KOLKATA: Calcutta HC on Friday allowed as many as 35 terminally ill prisoners to go home and spend their remaining days with family, but with a few riders. The order will be effective in a week.
The HC, observing that the concept of imprisonment is to deprive a person of his/ her liberty of free movement, said the police would ensure these prisoners — many of whom are terminal cancer and HIV+ patients — did not leave their homes apart from emergencies. Each of their families would also have to furnish a bond to the local administration that they would not let them step out.
In October last year, the Bengal government had informed the HC that medical officers had certified these prisoners as being terminally ill with little hope of recovery. “We are of the view that a prisoner suffering from a terminal illness should be treated with sympathy and permitted to breathe his last in the comforting company of his family and friends, if, and to the extent, possible,” observed the division bench of Chief Justice Thottathil B Radhakrishnan and Justice Arijit Banerjee.
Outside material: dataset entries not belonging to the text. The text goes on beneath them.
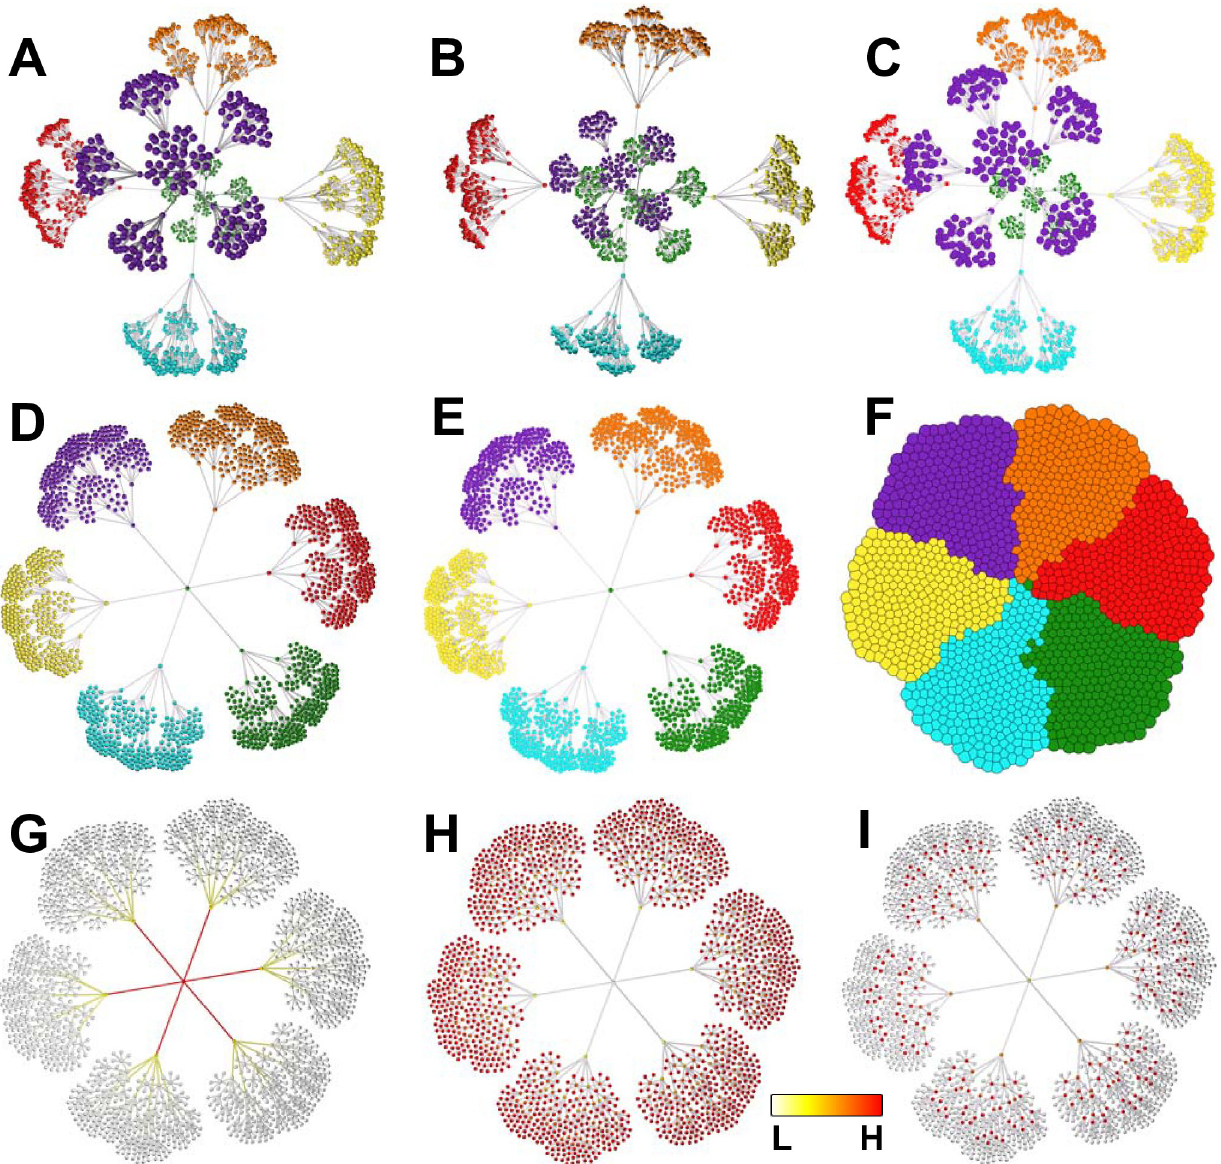
Fig 2. Different graph visualisation options. (A) 3D perspective view, smooth shading (the default), with visualisation of node categorical attribute (MCL cluster). (B) 3D orthographic view, flat shading (no perception of distance—all nodes same size, unless sized by attribute value). (C) 3D perspective view, smooth shading. (D) 2D view, smooth shading. (E) 2D view, flat shading. (F) compressed 2D layout, flat shading, showing node overlap view. Visualisation of (G) Betweeness centrality values, (H) Eccentricity values, (I) PageRank values. G-I are continuous (numerical) attributes, so a colour spectrum and size gradient is used for node display (2D, smooth shading). Betweenness and eccentricity are calculated for both nodes and edges, therefore visual encoding is applied to both.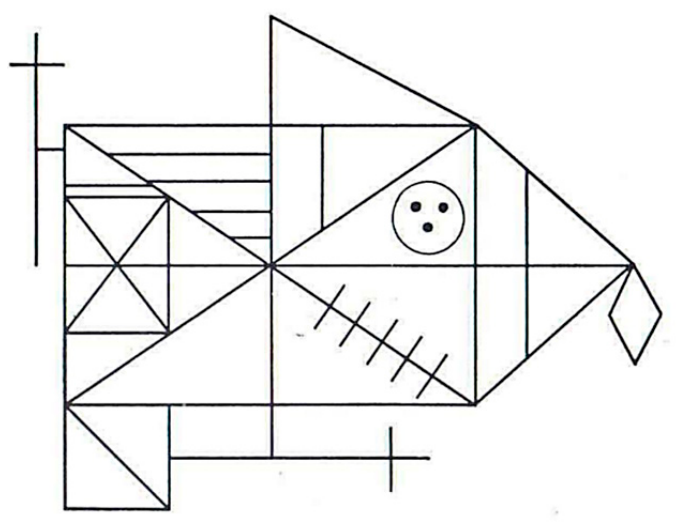
Figure 6. An abstract drawing replica in the Rey–Osterrieth Complex Figure Test (ROCFT).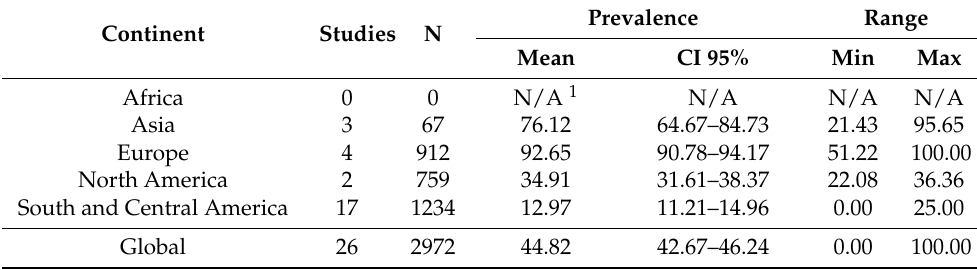
Table A8. Flock SLRV prevalence in each continent from 2001 to 2010.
“This is neither bail nor parole,” said advocate Indrajeet Dey. “The stay at home will be considered their imprisonment.” The Centre, in a 2010 advisory to states and Union Territories, had suggested that “isolated environment of a prison” only increases the trauma among prisoners staring at impending death. The Centre had, however, left it to the states to formulate their own laws on how best to address the issue.